Те, кто стоял в одной с Куперником кучке, стали непроизвольно осматриваться вокруг, боком и незаметно отодвигаясь в другой угол комнаты, стараясь вежливо и аккуратно уклониться от приглашения Куперника. Все были давно уже далеко не трезвы, и перспектива выслушивать псалмы выглядела малопривлекательной. Положение спас очередной стук в дверь. Это был бывший московский философ Сорокопятов, гигантского роста человек, отличающийся прямотой взора и двойственностью взглядов («Двойственность как амбивалентность», изд-во МГУ им. Ломоносова, Москва, 1968 г.), как считают, из-за двойных — от близорукости и дальнозоркости — очков.
«Неужели вам не нравится мой берет?» — спросил он Сильву, вытирая этим беретом пот со лба.
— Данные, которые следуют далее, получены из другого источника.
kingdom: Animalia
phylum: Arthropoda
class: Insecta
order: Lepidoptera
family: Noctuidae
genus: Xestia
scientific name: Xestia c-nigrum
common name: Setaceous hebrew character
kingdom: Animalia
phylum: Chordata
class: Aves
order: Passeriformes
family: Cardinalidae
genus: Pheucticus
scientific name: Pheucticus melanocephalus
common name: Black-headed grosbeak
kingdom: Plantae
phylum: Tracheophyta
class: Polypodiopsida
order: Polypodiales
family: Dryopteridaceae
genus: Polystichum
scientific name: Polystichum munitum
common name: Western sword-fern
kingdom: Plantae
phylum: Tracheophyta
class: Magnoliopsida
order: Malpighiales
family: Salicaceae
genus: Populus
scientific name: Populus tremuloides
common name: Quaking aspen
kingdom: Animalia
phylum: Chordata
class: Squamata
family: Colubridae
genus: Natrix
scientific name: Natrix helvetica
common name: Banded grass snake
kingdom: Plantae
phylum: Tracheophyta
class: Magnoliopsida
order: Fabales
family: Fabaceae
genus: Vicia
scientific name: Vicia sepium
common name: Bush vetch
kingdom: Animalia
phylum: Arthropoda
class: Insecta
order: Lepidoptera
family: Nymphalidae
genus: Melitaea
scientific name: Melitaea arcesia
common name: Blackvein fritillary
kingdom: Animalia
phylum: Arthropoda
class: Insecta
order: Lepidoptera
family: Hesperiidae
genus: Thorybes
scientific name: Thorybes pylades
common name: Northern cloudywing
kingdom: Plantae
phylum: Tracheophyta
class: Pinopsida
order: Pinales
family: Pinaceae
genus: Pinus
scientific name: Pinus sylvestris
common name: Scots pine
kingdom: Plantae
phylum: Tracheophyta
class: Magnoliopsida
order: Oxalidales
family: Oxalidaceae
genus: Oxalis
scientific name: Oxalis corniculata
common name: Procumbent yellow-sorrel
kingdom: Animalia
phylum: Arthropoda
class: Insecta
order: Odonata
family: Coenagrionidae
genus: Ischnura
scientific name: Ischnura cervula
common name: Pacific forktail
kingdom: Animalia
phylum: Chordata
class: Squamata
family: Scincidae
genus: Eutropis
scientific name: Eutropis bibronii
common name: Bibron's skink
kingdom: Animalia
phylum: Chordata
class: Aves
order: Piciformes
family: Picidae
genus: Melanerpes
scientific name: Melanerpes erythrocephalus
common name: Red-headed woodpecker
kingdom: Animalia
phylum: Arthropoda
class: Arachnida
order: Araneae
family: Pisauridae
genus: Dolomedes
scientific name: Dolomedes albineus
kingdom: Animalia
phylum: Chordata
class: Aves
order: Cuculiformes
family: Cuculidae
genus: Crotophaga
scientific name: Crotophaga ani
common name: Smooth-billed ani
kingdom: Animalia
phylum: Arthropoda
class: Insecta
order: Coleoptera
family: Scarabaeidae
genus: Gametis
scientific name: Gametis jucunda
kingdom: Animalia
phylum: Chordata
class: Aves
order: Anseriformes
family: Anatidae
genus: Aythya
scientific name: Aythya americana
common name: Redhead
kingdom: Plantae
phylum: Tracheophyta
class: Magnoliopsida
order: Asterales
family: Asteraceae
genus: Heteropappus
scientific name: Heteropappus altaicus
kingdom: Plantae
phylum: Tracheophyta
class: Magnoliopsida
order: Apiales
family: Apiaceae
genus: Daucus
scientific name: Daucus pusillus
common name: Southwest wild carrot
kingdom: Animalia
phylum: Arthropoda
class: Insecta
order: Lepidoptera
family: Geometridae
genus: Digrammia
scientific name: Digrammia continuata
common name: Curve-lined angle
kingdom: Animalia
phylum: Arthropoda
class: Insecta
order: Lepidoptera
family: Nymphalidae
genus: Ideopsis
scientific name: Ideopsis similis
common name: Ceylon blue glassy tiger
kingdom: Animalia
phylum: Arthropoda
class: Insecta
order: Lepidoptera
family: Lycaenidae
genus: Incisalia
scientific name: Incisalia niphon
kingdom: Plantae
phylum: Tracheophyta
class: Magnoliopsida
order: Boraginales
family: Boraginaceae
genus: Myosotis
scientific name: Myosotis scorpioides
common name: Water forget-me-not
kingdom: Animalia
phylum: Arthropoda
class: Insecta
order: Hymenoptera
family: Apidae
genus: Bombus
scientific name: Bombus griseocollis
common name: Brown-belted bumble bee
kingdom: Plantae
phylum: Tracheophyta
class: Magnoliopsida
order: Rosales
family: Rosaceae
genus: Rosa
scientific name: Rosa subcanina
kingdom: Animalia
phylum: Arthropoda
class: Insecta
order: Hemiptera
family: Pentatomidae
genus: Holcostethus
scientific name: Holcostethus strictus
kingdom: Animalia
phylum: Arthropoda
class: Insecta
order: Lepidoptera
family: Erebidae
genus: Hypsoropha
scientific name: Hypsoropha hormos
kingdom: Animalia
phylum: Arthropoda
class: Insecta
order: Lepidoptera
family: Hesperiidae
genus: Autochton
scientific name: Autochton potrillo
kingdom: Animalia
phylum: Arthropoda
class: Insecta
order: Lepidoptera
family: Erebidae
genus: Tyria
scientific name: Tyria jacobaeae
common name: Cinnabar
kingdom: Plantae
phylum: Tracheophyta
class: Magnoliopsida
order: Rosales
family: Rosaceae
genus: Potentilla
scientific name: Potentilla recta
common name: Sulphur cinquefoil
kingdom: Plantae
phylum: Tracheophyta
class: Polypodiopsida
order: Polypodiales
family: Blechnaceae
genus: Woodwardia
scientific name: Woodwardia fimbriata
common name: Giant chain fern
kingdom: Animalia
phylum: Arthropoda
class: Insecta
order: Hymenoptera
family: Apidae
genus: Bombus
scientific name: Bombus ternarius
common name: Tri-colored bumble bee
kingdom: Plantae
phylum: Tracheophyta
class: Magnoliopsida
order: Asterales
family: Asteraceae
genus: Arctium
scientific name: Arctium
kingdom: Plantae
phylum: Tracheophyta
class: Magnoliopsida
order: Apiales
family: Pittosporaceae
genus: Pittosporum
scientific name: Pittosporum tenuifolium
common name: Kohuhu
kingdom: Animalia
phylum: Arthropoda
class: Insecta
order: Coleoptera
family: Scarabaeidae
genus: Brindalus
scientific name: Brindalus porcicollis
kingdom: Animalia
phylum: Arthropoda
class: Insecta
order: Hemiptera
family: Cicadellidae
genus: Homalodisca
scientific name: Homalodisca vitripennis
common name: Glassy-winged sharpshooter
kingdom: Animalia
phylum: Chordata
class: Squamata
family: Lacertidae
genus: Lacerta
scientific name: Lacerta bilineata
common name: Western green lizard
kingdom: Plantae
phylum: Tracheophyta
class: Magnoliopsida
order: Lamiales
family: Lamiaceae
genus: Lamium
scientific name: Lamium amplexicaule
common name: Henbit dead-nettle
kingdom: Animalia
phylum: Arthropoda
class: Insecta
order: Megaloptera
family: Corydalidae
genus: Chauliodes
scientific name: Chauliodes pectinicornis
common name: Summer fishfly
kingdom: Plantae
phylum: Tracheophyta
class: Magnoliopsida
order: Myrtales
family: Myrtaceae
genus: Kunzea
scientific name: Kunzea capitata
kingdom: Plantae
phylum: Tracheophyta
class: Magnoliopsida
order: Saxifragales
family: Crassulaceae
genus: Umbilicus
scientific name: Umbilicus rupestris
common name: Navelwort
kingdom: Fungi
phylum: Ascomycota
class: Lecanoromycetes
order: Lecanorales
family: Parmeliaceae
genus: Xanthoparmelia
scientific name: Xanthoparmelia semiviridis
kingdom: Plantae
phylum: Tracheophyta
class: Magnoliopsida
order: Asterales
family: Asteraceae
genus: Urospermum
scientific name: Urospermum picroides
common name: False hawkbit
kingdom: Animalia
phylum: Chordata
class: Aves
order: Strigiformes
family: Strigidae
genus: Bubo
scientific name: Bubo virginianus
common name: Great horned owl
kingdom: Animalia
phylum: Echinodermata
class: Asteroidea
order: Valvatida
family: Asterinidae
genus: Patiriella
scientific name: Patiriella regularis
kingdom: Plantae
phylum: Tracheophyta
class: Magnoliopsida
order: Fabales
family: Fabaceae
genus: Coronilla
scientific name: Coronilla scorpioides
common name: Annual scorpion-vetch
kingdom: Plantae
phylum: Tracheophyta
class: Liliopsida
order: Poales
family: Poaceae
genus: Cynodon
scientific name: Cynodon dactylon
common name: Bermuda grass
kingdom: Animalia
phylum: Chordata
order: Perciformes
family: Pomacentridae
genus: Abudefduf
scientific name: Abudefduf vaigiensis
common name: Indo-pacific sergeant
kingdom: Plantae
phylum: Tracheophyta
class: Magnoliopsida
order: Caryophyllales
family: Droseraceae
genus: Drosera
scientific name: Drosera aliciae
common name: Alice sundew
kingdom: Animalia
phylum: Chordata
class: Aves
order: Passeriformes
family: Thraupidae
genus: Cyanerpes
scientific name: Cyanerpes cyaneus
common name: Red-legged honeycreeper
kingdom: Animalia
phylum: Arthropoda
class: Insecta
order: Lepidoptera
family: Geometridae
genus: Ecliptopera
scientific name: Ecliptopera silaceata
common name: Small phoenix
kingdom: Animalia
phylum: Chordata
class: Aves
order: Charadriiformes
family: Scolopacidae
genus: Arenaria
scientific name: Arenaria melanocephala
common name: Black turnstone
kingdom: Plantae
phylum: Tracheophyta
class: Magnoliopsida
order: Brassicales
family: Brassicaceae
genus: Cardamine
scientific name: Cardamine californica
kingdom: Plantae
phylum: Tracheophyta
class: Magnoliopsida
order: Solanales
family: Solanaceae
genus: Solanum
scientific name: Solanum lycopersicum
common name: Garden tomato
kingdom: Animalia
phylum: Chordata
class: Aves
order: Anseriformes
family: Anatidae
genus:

«Не нравится», — ответил вместо нее искусствовед Браверман, бывший начальник Сильвы и Людмилы по музею. «Я не хочу сказать, что берет сам по себе плох. Ничего против берета не имею. Заверяю вас. Мне не нравится, что вы, Сорокопятов, напялили его на себя и этим как мудак гордитесь. Мне не нравится, что вы в нем похожи на клоуна».
«Я не оскорблен тем, что вы, дражайший Браверман, сравнили меня с мудаком. Философ способен извлечь полезный урок из каких угодно оскорбительных определений его как философа. Но философия, мой дражайший Браверман, это клоунада. И я, в некоем, амбивалентном, смысле клоун, с вашего любезного разрешения. Отсюда и клоунский берет».